(Page-level text extractions)
# # # # # # #

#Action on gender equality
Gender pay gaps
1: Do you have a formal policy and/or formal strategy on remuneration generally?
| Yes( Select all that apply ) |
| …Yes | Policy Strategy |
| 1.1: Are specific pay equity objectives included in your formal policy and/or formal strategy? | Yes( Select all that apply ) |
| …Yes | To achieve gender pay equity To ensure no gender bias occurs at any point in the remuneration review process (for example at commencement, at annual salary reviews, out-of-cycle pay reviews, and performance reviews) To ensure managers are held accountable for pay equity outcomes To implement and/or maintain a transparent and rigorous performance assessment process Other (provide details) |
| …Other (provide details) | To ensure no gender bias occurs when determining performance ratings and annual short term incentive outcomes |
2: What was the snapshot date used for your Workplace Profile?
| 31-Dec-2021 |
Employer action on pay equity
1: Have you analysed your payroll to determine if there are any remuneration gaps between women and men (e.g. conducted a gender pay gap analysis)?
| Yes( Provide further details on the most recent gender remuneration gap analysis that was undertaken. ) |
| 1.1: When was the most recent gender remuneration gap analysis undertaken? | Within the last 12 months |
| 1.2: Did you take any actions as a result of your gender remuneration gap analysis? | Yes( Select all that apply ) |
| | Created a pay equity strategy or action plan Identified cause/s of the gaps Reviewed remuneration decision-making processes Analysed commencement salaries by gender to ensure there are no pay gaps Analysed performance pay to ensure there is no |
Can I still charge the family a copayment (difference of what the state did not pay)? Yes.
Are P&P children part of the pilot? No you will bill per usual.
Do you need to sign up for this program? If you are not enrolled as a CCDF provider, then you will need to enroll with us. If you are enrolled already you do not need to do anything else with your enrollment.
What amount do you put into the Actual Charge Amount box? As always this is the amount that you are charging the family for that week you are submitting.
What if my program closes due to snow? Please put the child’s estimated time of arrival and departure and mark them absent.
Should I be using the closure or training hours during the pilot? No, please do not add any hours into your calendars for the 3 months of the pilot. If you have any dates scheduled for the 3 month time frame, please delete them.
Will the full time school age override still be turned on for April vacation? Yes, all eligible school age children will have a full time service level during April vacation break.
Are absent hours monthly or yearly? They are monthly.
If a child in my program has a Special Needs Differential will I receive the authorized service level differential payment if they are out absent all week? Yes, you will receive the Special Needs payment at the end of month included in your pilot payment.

# # # # # # #

Problem details: Repeat the data in full. Alter nothing.

Task answer:
#Action on gender equality
Gender pay gaps
1: Do you have a formal policy and/or formal strategy on remuneration generally?
| Yes( Select all that apply ) |
| …Yes | Policy Strategy |
| 1.1: Are specific pay equity objectives included in your formal policy and/or formal strategy? | Yes( Select all that apply ) |
| …Yes | To achieve gender pay equity To ensure no gender bias occurs at any point in the remuneration review process (for example at commencement, at annual salary reviews, out-of-cycle pay reviews, and performance reviews) To ensure managers are held accountable for pay equity outcomes To implement and/or maintain a transparent and rigorous performance assessment process Other (provide details) |
| …Other (provide details) | To ensure no gender bias occurs when determining performance ratings and annual short term incentive outcomes |
2: What was the snapshot date used for your Workplace Profile?
| 31-Dec-2021 |
Employer action on pay equity
1: Have you analysed your payroll to determine if there are any remuneration gaps between women and men (e.g. conducted a gender pay gap analysis)?
| Yes( Provide further details on the most recent gender remuneration gap analysis that was undertaken. ) |
| 1.1: When was the most recent gender remuneration gap analysis undertaken? | Within the last 12 months |
| 1.2: Did you take any actions as a result of your gender remuneration gap analysis? | Yes( Select all that apply ) |
| | Created a pay equity strategy or action plan Identified cause/s of the gaps Reviewed remuneration decision-making processes Analysed commencement salaries by gender to ensure there are no pay gaps Analysed performance pay to ensure there is no |
Can I still charge the family a copayment (difference of what the state did not pay)? Yes.
Are P&P children part of the pilot? No you will bill per usual.
Do you need to sign up for this program? If you are not enrolled as a CCDF provider, then you will need to enroll with us. If you are enrolled already you do not need to do anything else with your enrollment.
What amount do you put into the Actual Charge Amount box? As always this is the amount that you are charging the family for that week you are submitting.
What if my program closes due to snow? Please put the child’s estimated time of arrival and departure and mark them absent.
Should I be using the closure or training hours during the pilot? No, please do not add any hours into your calendars for the 3 months of the pilot. If you have any dates scheduled for the 3 month time frame, please delete them.
Will the full time school age override still be turned on for April vacation? Yes, all eligible school age children will have a full time service level during April vacation break.
Are absent hours monthly or yearly? They are monthly.
If a child in my program has a Special Needs Differential will I receive the authorized service level differential payment if they are out absent all week? Yes, you will receive the Special Needs payment at the end of month included in your pilot payment.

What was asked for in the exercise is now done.